Search the listing below for lines that hold the word "Uruguai", and report only how many there are.

--------------------------------

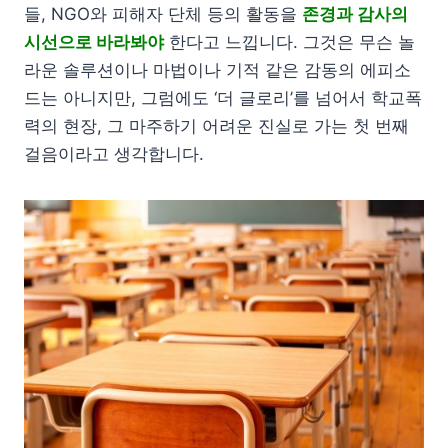
들, NGO와 피해자 단체 등의 활동을
존경과 감사의
시선으로 바라봐야
한다고 느낍니다. 그것은 무슨 놀
라운 솔루션이나 마법이나 기적 같은 감동의 에피소
드는 아니지만, 그럼에도 ‘더 글로리’를 넘어서 학교폭
력의 현장, 그 마주하기 어려운 진실로 가는 첫 번째
걸음이라고 생각합니다.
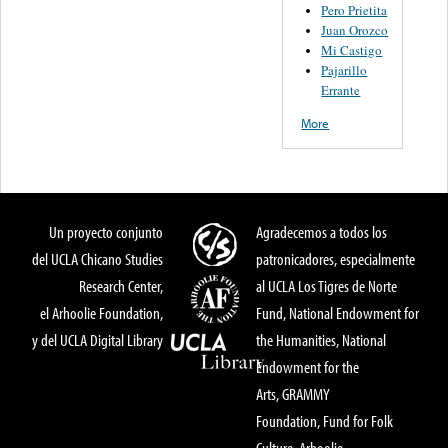
Pero Prietita
Juan Orozco
Mi Castigo
Pajarillo
Errante
More
Un proyecto conjunto
Agradecemos a todos los
del UCLA Chicano Studies
patronicadores, especialmente
Research Center,
al UCLA Los Tigres de Norte
el Arhoolie Foundation,
Fund, National Endowment for
y del UCLA Digital Library
the Humanities, National
Endowment for the
Arts, GRAMMY
Foundation, Fund for Folk
Culture, Arhoolie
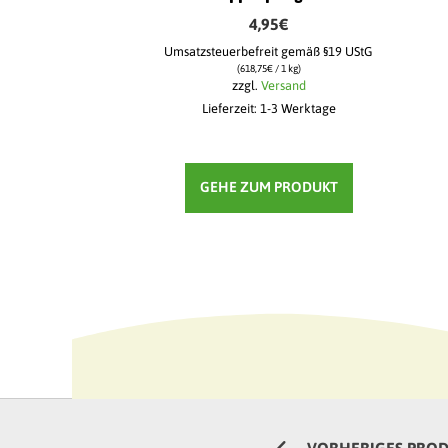
4,95
€
Umsatzsteuerbefreit gemäß §19 UStG
(
618,75
€
/ 1 kg)
zzgl.
Versand
Lieferzeit: 1-3 Werktage
GEHE ZUM PRODUKT
VORHERIGES PRO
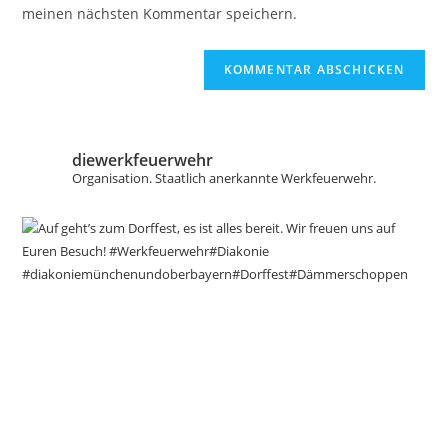
ein
meinen nächsten Kommentar speichern.
ein
(optional)
diewerkfeuerwehr
Organisation.
Staatlich anerkannte Werkfeuerwehr.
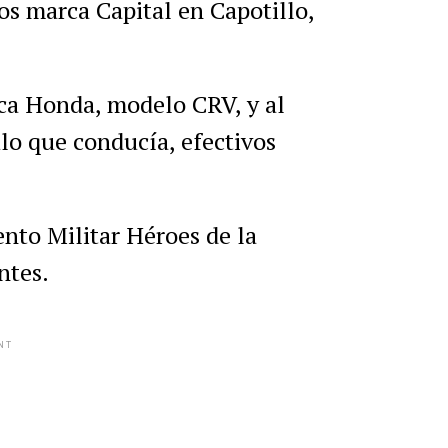
os marca Capital en Capotillo,
ca Honda, modelo CRV, y al
lo que conducía, efectivos
nto Militar Héroes de la
ntes.
NT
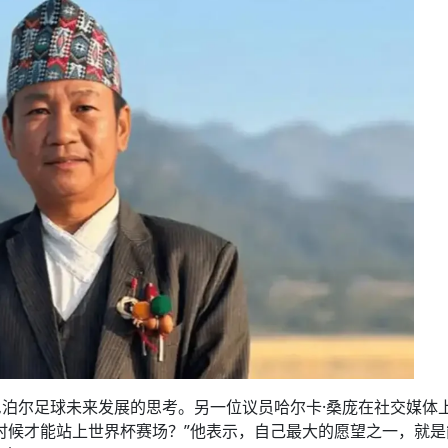
泊尔足球未来发展的思考。另一位议员哈尔卡·桑庞在社交媒体
时候才能站上世界杯赛场？”他表示，自己最大的愿望之一，就是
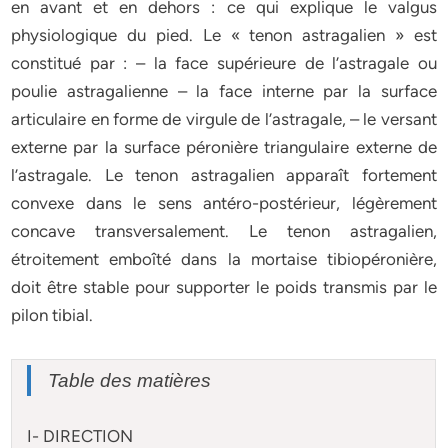
en avant et en dehors : ce qui explique le valgus
physiologique du pied. Le « tenon astragalien » est
constitué par : – la face supérieure de l’astragale ou
poulie astragalienne – la face interne par la surface
articulaire en forme de virgule de l’astragale, – le versant
externe par la surface péronière triangulaire externe de
l’astragale. Le tenon astragalien apparaît fortement
convexe dans le sens antéro-postérieur, légèrement
concave transversalement. Le tenon astragalien,
étroitement emboîté dans la mortaise tibiopéronière,
doit être stable pour supporter le poids transmis par le
pilon tibial.
Table des matières
I- DIRECTION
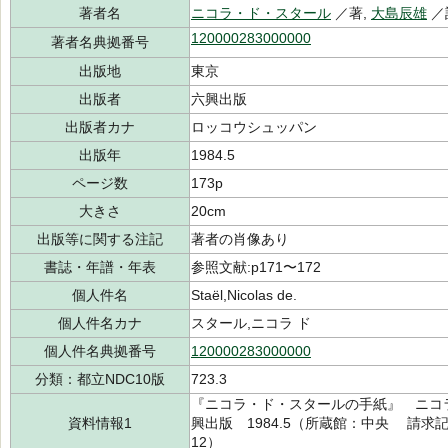
著者名
ニコラ・ド・スタール
／著,
大島辰雄
／
120000283000000
著者名典拠番号
出版地
東京
出版者
六興出版
出版者カナ
ロッコウシュッパン
出版年
1984.5
ページ数
173p
大きさ
20cm
出版等に関する注記
著者の肖像あり
書誌・年譜・年表
参照文献:p171〜172
個人件名
Staël,Nicolas de.
個人件名カナ
スタール,ニコラ ド
個人件名典拠番号
120000283000000
分類：都立NDC10版
723.3
『ニコラ・ド・スタールの手紙』 ニコ
資料情報1
興出版 1984.5（所蔵館：中央 請求記号：
12）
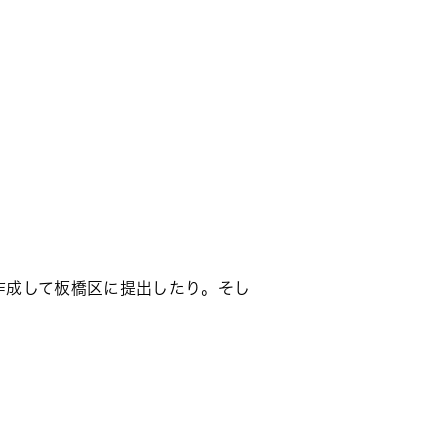
作成して板橋区に提出したり。そし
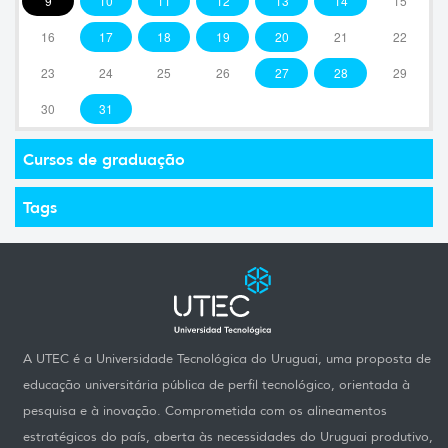
9
10
11
12
13
14
15
16
17
18
19
20
21
22
23
24
25
26
27
28
29
30
31
Cursos de graduação
Tags
A UTEC é a Universidade Tecnológica do Uruguai, uma proposta de
educação universitária pública de perfil tecnológico, orientada à
pesquisa e à inovação. Comprometida com os alineamentos
estratégicos do país, aberta às necessidades do Uruguai produtivo,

--------------------------------

■ Problem solution:
2